By Bradley Nandasaba, Vihiga
Inside some public hospitals in Vihiga County, the pattern had become painfully familiar. A patient walks into a government facility seeking treatment. Minutes later, a health worker quietly suggests a private clinic “with better services” just a few metres away.
Families, anxious and desperate, follow the advice, often unaware that the same treatment could have been offered inside the public hospital they had just left.
Now, county authorities say the practice has grown into a disturbing culture of illegal patient diversion driven by personal and financial interests.
Investigations by County Splash digital, have established that the vice is most prevalent at Vihiga County Referral Hospital (VTRH) and several sub-county hospitals, where patients are allegedly redirected to private facilities despite the availability of services within public institutions.
The investigations further reveal that the practice is now slowly spreading into Level Two and Level Three health centres, raising fears of a widening corruption network within the county’s healthcare system.
In a sharply worded directive sent to healthcare workers across the county, Dr Nicholas Kitungulu warned medical staff against referring patients to private facilities when the required services are already available in public hospitals.

“The practice is illegal, unethical and a gross violation of public trust,” Dr Kitungulu said in the letter, signaling what could become one of the county’s toughest crackdowns on corruption within the health sector.
The County Executive Committee Member for Health said some referrals were no longer being guided by medical necessity, but by hidden financial arrangements that exploit vulnerable patients at their most desperate moments.
“Clinical decisions must be made solely in the best interest of the patient, free from financial or personal influence,” he warned.
For struggling families already weighed down by rising medical costs, the diversions often come with devastating consequences, forcing them to spend money they cannot afford in private facilities while public hospitals remain equipped to offer the same care.

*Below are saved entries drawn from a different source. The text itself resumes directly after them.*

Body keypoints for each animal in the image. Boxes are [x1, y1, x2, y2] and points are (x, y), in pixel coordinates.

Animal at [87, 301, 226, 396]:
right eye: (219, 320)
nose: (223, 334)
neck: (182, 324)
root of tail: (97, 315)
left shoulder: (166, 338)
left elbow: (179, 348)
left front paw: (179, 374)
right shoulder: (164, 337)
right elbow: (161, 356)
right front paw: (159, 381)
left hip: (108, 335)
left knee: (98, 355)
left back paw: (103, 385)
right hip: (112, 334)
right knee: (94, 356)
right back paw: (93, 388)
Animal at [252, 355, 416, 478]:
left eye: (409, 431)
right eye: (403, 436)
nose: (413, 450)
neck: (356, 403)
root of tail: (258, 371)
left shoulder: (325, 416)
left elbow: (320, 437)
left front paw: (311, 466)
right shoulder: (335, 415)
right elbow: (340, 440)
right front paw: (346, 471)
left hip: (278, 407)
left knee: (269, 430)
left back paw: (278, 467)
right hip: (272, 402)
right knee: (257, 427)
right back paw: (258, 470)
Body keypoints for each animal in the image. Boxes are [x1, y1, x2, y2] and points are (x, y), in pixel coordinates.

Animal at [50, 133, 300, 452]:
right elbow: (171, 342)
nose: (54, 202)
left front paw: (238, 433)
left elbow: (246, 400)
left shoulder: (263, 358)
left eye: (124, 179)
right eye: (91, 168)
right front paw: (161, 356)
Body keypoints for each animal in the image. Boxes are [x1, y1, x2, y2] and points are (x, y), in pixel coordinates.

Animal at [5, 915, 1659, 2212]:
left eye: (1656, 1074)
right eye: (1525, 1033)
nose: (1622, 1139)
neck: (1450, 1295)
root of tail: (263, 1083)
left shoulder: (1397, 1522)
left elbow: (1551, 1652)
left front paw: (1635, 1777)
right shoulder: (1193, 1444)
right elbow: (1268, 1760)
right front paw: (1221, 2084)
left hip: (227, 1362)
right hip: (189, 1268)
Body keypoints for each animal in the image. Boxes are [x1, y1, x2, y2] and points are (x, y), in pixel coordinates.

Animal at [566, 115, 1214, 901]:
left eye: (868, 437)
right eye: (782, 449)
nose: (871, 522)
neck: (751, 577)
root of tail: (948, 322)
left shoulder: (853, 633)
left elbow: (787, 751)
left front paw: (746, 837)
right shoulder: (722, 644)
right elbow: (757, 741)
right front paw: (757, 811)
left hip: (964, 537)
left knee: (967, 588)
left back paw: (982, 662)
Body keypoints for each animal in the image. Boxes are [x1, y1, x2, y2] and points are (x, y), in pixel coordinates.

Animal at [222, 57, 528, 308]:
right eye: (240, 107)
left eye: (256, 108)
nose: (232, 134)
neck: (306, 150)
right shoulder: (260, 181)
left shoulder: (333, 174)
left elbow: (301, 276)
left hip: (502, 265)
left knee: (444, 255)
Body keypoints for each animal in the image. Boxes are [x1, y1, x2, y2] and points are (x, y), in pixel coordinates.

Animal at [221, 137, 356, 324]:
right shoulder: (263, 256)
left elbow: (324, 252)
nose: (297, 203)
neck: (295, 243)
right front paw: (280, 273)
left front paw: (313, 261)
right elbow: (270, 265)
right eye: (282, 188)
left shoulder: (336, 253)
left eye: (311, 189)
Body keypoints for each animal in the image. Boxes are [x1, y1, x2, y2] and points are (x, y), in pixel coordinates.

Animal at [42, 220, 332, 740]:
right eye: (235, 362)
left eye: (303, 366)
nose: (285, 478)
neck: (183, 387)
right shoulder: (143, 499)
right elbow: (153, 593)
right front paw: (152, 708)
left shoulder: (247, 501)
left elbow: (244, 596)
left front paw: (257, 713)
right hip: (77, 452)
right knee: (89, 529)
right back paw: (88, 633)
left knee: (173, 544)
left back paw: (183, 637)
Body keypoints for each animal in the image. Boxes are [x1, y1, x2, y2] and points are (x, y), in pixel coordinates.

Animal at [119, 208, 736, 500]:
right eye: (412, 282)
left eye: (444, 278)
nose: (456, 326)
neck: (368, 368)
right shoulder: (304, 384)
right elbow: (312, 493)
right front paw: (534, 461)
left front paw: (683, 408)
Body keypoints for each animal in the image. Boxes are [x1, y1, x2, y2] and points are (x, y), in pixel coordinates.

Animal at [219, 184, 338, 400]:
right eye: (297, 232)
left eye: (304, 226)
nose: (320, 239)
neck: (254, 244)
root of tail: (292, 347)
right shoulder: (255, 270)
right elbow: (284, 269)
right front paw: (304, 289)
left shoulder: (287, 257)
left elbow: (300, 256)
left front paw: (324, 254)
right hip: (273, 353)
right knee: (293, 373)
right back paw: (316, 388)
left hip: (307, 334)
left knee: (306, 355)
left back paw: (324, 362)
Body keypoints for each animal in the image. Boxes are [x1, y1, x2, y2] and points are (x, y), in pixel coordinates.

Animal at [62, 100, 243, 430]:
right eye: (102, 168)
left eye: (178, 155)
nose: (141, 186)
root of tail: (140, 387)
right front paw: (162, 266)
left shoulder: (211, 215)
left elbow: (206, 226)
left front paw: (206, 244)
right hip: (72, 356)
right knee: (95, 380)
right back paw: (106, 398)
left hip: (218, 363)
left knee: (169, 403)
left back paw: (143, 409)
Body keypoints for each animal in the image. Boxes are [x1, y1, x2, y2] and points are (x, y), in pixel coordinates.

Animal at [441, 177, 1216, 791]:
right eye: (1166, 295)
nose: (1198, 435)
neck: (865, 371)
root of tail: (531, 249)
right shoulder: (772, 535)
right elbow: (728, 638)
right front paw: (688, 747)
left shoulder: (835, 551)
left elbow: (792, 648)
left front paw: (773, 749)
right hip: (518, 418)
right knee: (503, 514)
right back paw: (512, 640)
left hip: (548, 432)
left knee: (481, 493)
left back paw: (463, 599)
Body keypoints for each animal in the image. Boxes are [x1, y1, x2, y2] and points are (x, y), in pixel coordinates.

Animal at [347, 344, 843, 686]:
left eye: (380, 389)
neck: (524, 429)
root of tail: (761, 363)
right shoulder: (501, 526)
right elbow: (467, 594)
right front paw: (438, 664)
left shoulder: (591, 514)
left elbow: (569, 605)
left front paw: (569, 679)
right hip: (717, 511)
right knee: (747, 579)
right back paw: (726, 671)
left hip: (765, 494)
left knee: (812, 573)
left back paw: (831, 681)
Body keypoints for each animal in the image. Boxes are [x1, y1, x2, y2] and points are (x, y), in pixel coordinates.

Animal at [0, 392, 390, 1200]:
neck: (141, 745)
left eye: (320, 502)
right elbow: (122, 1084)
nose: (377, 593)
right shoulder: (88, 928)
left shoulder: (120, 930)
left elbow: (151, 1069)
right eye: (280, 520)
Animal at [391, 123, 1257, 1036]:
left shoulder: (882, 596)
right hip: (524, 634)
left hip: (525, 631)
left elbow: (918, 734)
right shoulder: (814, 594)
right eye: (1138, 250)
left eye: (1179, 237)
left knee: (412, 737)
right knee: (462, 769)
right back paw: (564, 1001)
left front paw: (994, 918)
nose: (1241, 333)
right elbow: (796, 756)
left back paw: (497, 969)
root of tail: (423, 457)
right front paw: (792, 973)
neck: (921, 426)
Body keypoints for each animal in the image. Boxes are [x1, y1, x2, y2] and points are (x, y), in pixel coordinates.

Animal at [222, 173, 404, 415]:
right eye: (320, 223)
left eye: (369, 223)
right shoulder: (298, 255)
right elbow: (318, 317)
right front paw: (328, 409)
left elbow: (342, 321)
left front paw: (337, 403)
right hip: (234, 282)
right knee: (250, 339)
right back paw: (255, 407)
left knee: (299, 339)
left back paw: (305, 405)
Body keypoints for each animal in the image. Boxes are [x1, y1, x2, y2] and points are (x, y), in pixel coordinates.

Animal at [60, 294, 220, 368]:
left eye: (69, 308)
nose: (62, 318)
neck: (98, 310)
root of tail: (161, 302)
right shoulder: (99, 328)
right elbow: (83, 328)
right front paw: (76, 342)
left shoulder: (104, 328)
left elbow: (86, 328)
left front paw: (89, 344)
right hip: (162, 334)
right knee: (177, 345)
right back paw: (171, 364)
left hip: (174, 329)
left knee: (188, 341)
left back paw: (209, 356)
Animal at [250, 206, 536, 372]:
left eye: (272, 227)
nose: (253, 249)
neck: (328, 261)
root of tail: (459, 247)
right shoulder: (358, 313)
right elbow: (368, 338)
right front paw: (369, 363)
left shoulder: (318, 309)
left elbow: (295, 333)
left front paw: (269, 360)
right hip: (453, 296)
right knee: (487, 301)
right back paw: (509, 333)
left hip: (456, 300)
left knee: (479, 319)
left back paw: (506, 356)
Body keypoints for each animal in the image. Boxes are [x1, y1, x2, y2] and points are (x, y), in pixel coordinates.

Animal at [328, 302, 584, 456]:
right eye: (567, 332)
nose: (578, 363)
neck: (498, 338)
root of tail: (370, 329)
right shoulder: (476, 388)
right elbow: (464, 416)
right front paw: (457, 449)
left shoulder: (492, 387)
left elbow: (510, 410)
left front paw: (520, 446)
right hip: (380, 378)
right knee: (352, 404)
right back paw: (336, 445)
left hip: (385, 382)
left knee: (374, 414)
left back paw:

Health experts warn that the growing trend risks eroding public confidence in government hospitals, particularly at a time when many Kenyans depend on overstretched county facilities for affordable healthcare.
Dr Kitungulu reminded healthcare workers that they are bound by professional ethics and national laws, including the Public Service Code of Conduct and Ethics (2016), anti-corruption laws, and the Public Officers Ethics Act.
He warned that those found culpable risk imprisonment, fines, suspension or revocation of licences, disciplinary action, and summary dismissal from public service.
“All healthcare workers must adhere strictly to ethical referral practices and provide care based on clinical need and patients’ best interests,” he said.
The county government has now directed medical staff to immediately report any suspected cases of patient diversion as authorities intensify investigations into the alleged scheme.
Dr Kitungulu said the county would increase surveillance and conduct audits on referral patterns across public hospitals to identify suspicious movements of patients between facilities.
“We shall work closely with oversight bodies, including the Ethics and Anti-Corruption Commission and professional regulatory councils, to investigate any suspected misconduct,” he stated.